Direitos Humanos

Comissão da Verdade vai recomendar modernização da formação de policiais e militares

Ex-ministro da Justiça e integrante da CNV, José Carlos Dias afirma ser um compromisso indicar a necessidade de atualizar manuais, cartilhas e formação. Vannuchi vê corporação presa ao passado

Marcello Casal Jr./Arquivo ABr

Para Vannuchi, segue havendo nas Forças Armadas uma ideia de mundo imerso no contexto da Guerra Fria

São Paulo – O relatório final da Comissão Nacional da Verdade (CNV), que será apresentado em dezembro deste ano contendo a história oficial do Estado brasileiro sobre as violações aos direitos humanos cometidos no país entre 1946 e 1985, irá recomendar ao governo federal que modernize os critérios e as referências para os manuais e cartilhas das Forças Armadas, bem como para os cursos de formação dos militares brasileiros. “Esse ponto certamente estará entre as recomendações que faremos, é um compromisso nosso”, afirmou hoje (12) José Carlos Dias, ex-ministro da Justiça (1999-2000) e integrante da comissão, durante debate sobre os 50 anos do golpe contra João Goulart. O evento foi organizado pelo Centro Brasileiro de Análise e Planejamento (Cebrap), em São Paulo.

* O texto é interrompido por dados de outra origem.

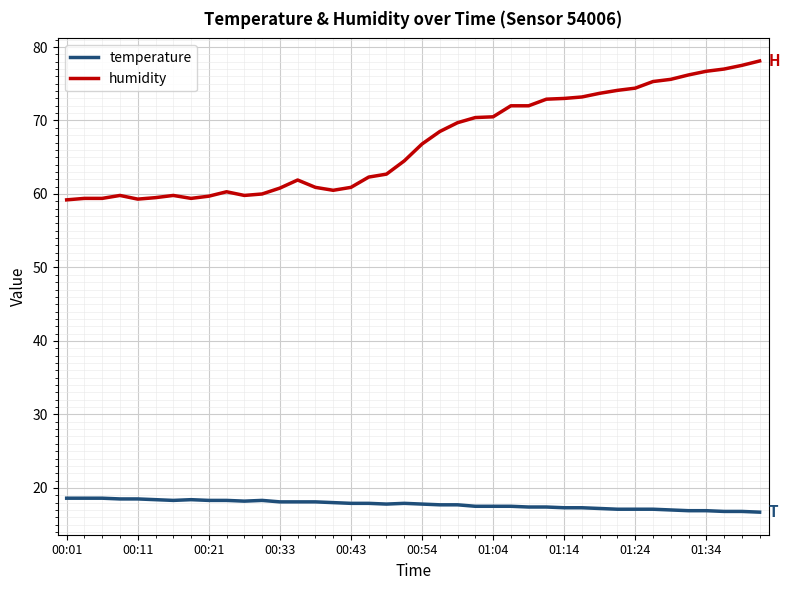

List the series in order of their overall mean, lowest first.

temperature, humidity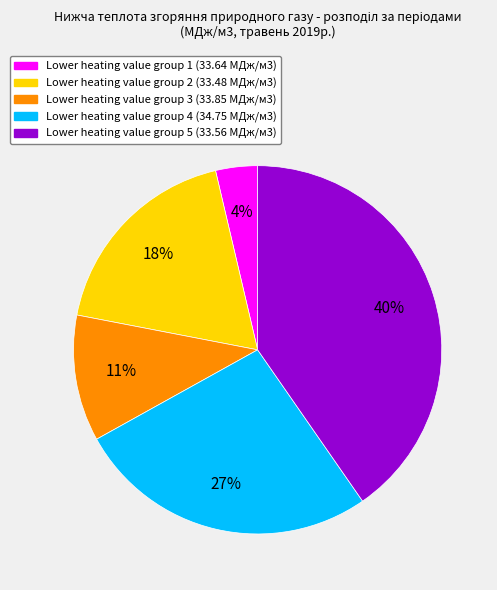

To the nearest percent, what is the average slice percentage?

20%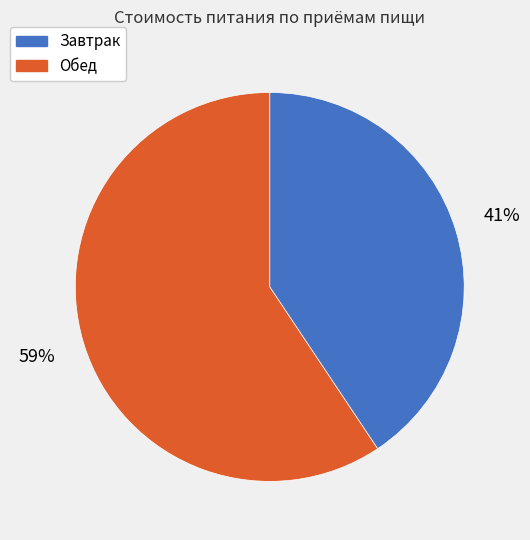

What percentage is the Завтрак slice, to the nearest percent?

41%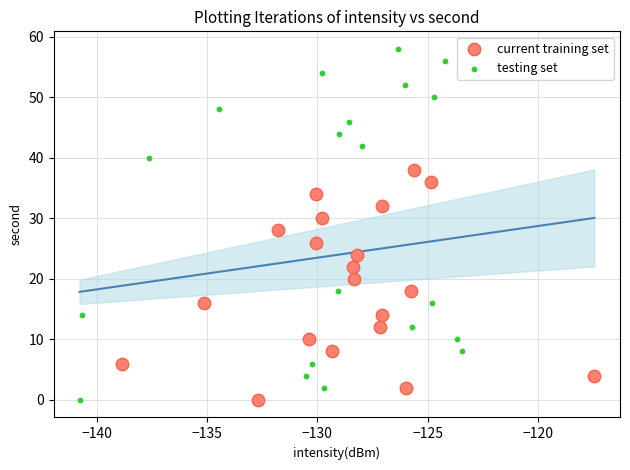

Which series has the widest spread of Y values?

testing set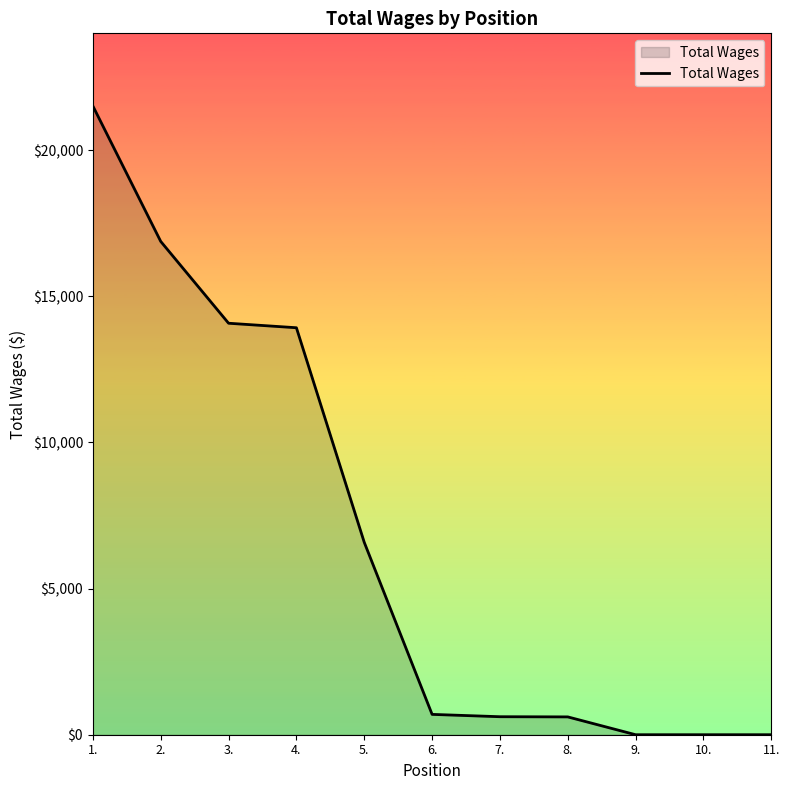

What is the change in value from 3. to 11.?

-14080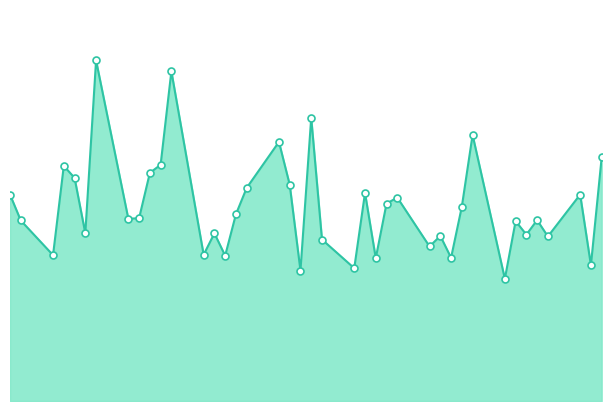

Does the chart have visible grid lines?

No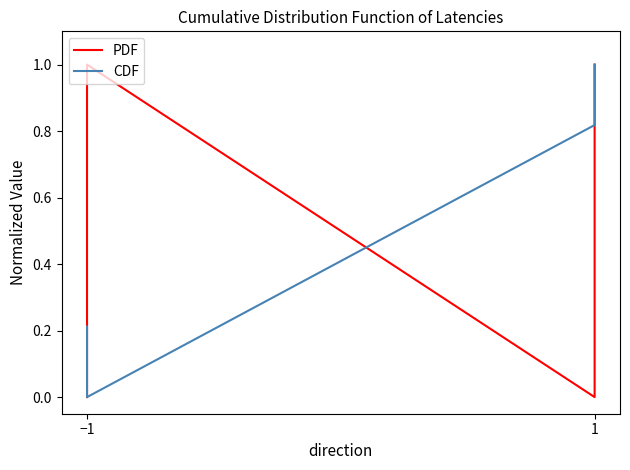

Rank the series at 1 from highest to lowest value.

CDF, PDF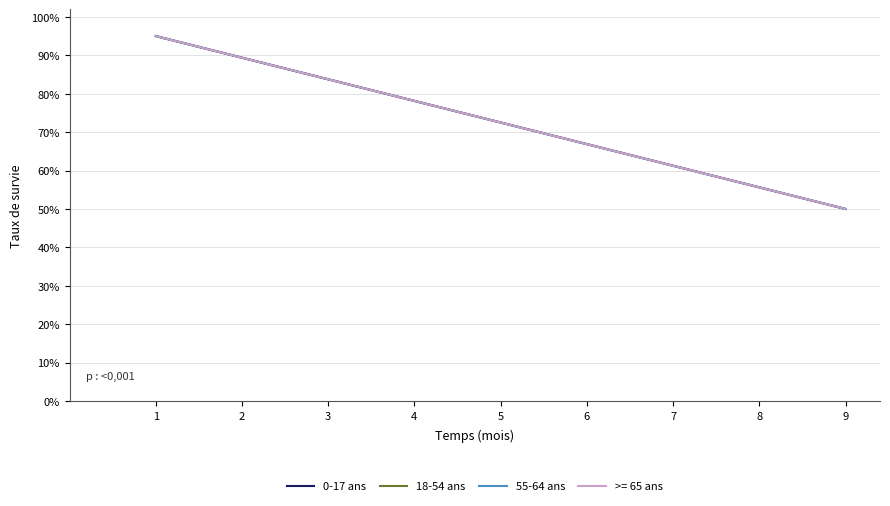

Is this an area chart (filled region under the line)?

No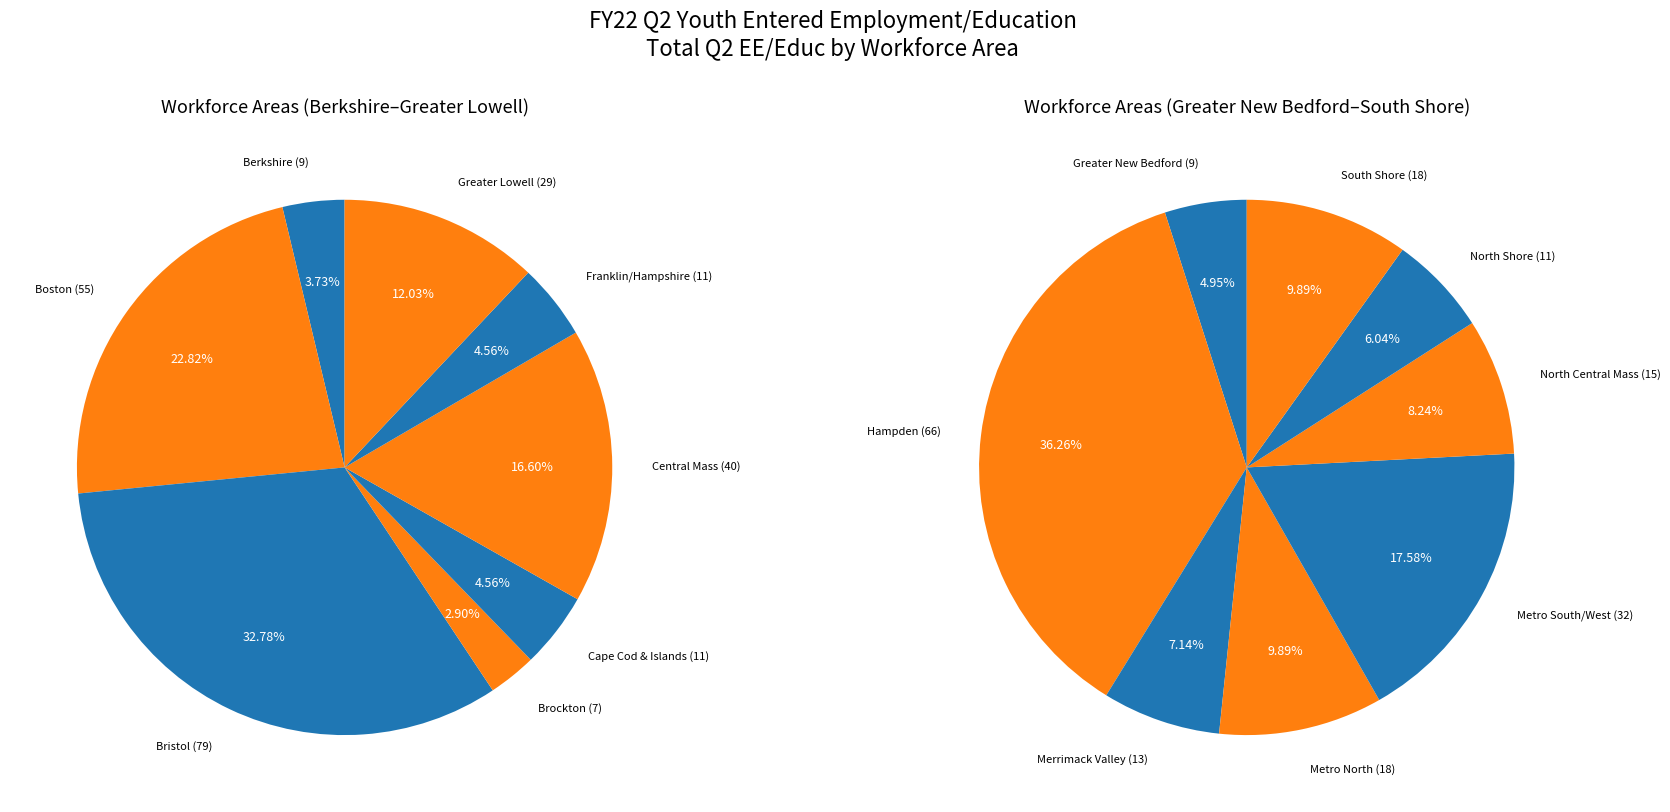

Does any single category account for the majority?

No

Em janeiro, um dos manuais de orientação do Exército causou polêmica ao classificar como “forças oponentes” os responsáveis por comprometer a “ordem pública” e “a incolumidade das pessoas e do patrimônio” por meio de práticas comumente associadas aos protestos contra a Copa do Mundo, e contra os quais recomendava “emprego de tropas”, ações de “inteligência”, “contra-inteligência”, “operações de comunicação” e “operações psicológicas”. A pressão de movimentos sociais levou o Ministério da Defesa a retirar do texto todas as menções às “forças oponentes” e às táticas de enfrentamento.

A proposta da Comissão da Verdade se relacionará, também, com os enfrentamentos entre movimentos sociais e polícias militares que vêm causando mortes, mutilações, prisões indevidas e episódios de repressão violenta em diversas cidades do país desde junho de 2013. “Isso inclui, é claro, as polícias militares. Nossa indicação será no sentido de maior unificação do conteúdo dos cursos de formação, que são administrados de forma autônoma pelos estados. A Polícia Federal, por exemplo, já tem formação sobre direitos humanos; as demais forças de segurança também precisam”, completou.

No Brasil, o período de formação de novos soldados da Polícia Militar varia de sete meses, como no Rio Grande do Norte, a dois anos, como em São Paulo, que pratica um ano de curso e um ano de “experiência”, em que o soldado não participa de ações com conflito. A presença de curso de direitos humanos não é obrigatória, mas, mesmo onde está na grade curricular, o peso da disciplina é baixo: geralmente, 30 horas-aula entre as 1,5 mil horas-aula médias do curso completo.

Paulo Vannuchi, ex-ministro da Secretaria de Direitos Humanos da Presidência da República (2007-10) e colunista da Rádio Brasil Atual, lembrou que a questão mais urgente, nesse sentido, é a modernização. “Tempos atrás, quando tive a oportunidade de me encontrar com um militar de alta patente, perguntei a ele o que era estudado na academia militar. Eram teóricos dos anos 1950. Ou seja, a formação dos nossos militares ainda é baseada em uma lógica de Guerra Fria”, ponderou. O ponto mais polêmico da revisão da educação militar brasileira, no entanto, é redefinir a forma como o golpe civil-militar, celebrado por uma parcela das Forças Armadas como “revolução democrática” ou “revolução redentora”, será apresentado e debatido nas academias militares.